Authors: Xi Wang, Laurence Aitchison

ICLR 2023 | Conference PDF | Archive PDF | Plain Text | LLM Run Details

Reproducibility Variable Result LLM Response
Research Type Experimental Using pre-trained HMC samples, Shift Match gives strong performance improvements on CIFAR-10-C, outperforms Emp Cov priors (though Shift Match uses extra information from a minibatch of corrupted test points), and is perhaps the first Bayesian method capable of convincingly outperforming plain deep ensembles.
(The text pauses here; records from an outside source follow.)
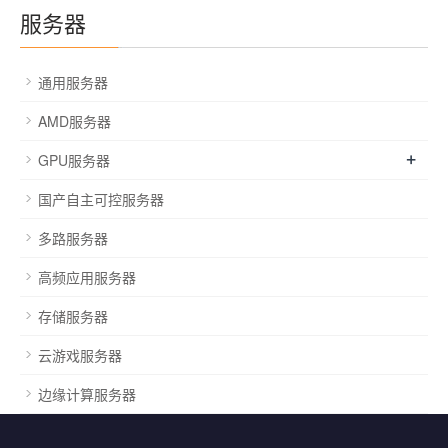
服务器
通用服务器
AMD服务器
+
GPU服务器
国产自主可控服务器
多路服务器
高频应用服务器
存储服务器
云游戏服务器
边缘计算服务器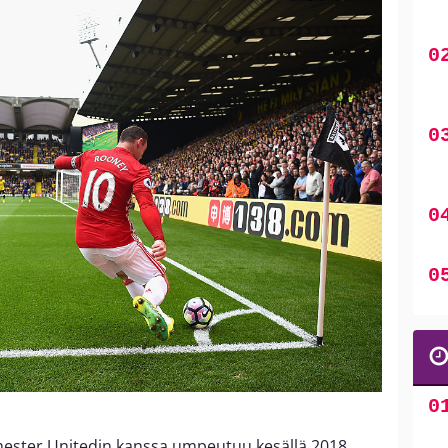
ster Unitedin kanssa umpeutuu kesällä 2018.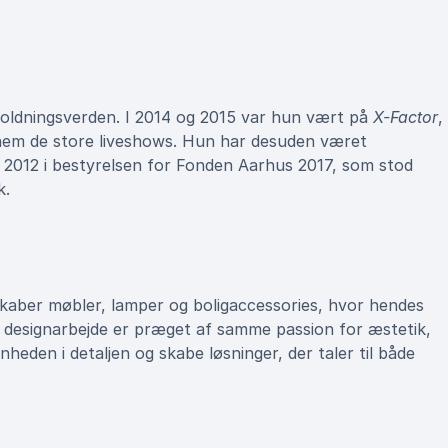
holdningsverden. I 2014 og 2015 var hun vært på
X-Factor
,
nnem de store liveshows. Hun har desuden været
a 2012 i bestyrelsen for Fonden Aarhus 2017, som stod
k.
skaber møbler, lamper og boligaccessories, hvor hendes
 designarbejde er præget af samme passion for æstetik,
nheden i detaljen og skabe løsninger, der taler til både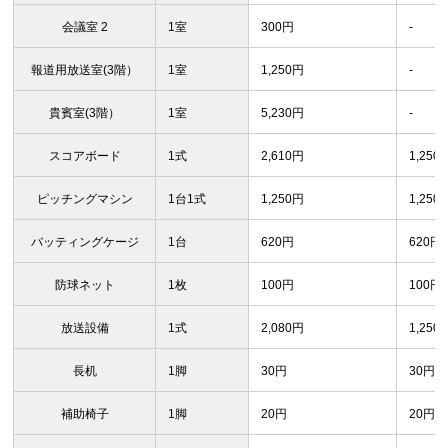
会議室 2
1室
300円
-
報道用放送室(3階）
1室
1,250円
-
貴賓室(3階）
1室
5,230円
-
スコアボード
1式
2,610円
1,250
ピッチングマシン
1台1式
1,250円
1,250
バッティングケージ
1台
620円
620円
防球ネット
1枚
100円
100円
放送設備
1式
2,080円
1,250
長机
1脚
30円
30円
補助椅子
1脚
20円
20円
Researcher Affiliation Academia Xi Wang College of Information and Computer Science University of Massachusetts Amherst xwang3@cs.umass.edu Laurence Aitchison Department of Computer Science University of Bristol laurence.aitchison@bristol.ac.uk
Pseudocode Yes Algorithm 1 End-to-end procedure of Shift Match on a pre-trained BNN
Open Source Code Yes 1Code available at https://github.com/xidulu/Shift Match
Open Datasets Yes First, we applied Shift Match to the HMC samples from Izmailov et al. (2021b) for a large-scale Bayesian Res Net trained on CIFAR-10 and tested on CIFAR-10-C (Hendrycks & Dietterich, 2019)... Second, we show that Shift Match performs better than Emp Cov priors on small CNNs from Izmailov et al. (2021a) trained on MNIST and tested on MNIST-C(Mu & Gilmer, 2019)... Finally, we show that Shift Match can be applied on a large pre-trained non-Bayesian network, where it improved performance on Image Net relative to test-time batchnorm.
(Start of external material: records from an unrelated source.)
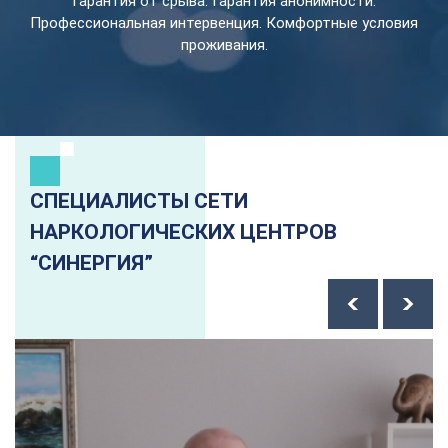
Гарантия от срыва. Гарантия анонимности.
Профессиональная интервенция. Комфортные условия
проживания.
СПЕЦИАЛИСТЫ СЕТИ
НАРКОЛОГИЧЕСКИХ ЦЕНТРОВ
“СИНЕРГИЯ”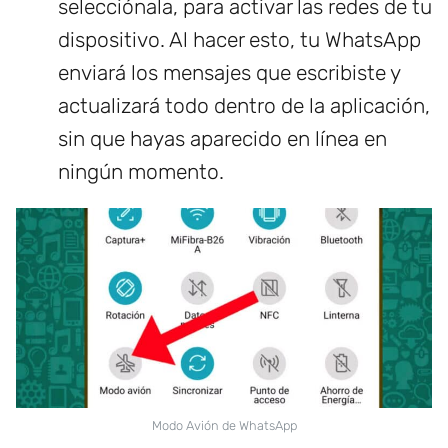
selecciónala, para activar las redes de tu
dispositivo. Al hacer esto, tu WhatsApp
enviará los mensajes que escribiste y
actualizará todo dentro de la aplicación,
sin que hayas aparecido en línea en
ningún momento.
Modo Avión de WhatsApp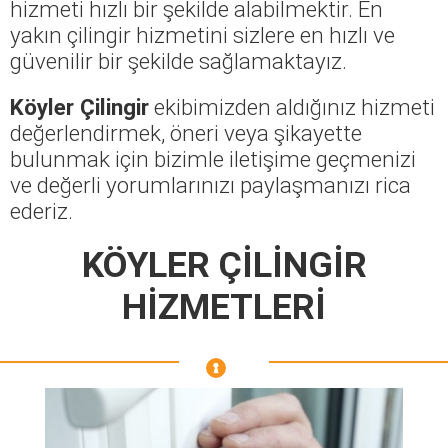
hizmeti hızlı bir şekilde alabilmektir. En
yakın çilingir hizmetini sizlere en hızlı ve
güvenilir bir şekilde sağlamaktayız.
Köyler Çilingir
ekibimizden aldığınız hizmeti
değerlendirmek, öneri veya şikayette
bulunmak için bizimle iletişime geçmenizi
ve değerli yorumlarınızı paylaşmanızı rica
ederiz.
KÖYLER ÇİLİNGİR
HİZMETLERİ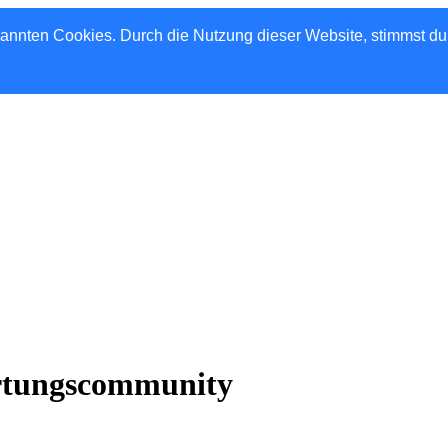
nannten Cookies. Durch die Nutzung dieser Website, stimmst d
rtungscommunity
Dataset Splits Yes They used a Res Net-20 with only 40,960 of the 50,000 training samples (in order to evenly share the data across the TPU devices ), and to ensure deterministic likelihood evaluations (which is necessary for HMC), turned off data augmentation and data subsampling (i.e. full batch training), and used filter response normalization (FRN) (Singh & Krishnan, 2020) rather than batch normalization (Ioffe & Szegedy, 2015).
Hardware Specification Yes In contrast, in Shift Match, we only do the matrix square roots once after training. For instance, it took us around 0.35s for a forward pass without spatial batchnorm, which contrasts with 0.77s for a forward pass with spatial batchnorm using a mini-batch of 128 inputs for CIFAR-10. ... we can fit a batch of 1000 for Image Net even on a single 2080ti with 11GB of memory
Software Dependencies No The paper mentions software like Keras Applications and PyTorch (implicitly, as it's a deep learning paper), and specific network components like FRN, but does not provide specific version numbers for any of these to ensure reproducibility.
Experiment Setup Yes They used a Res Net-20 with only 40,960 of the 50,000 training samples (in order to evenly share the data across the TPU devices ), and to ensure deterministic likelihood evaluations (which is necessary for HMC), turned off data augmentation and data subsampling (i.e. full batch training), and used filter response normalization (FRN) (Singh & Krishnan, 2020) rather than batch normalization (Ioffe & Szegedy, 2015).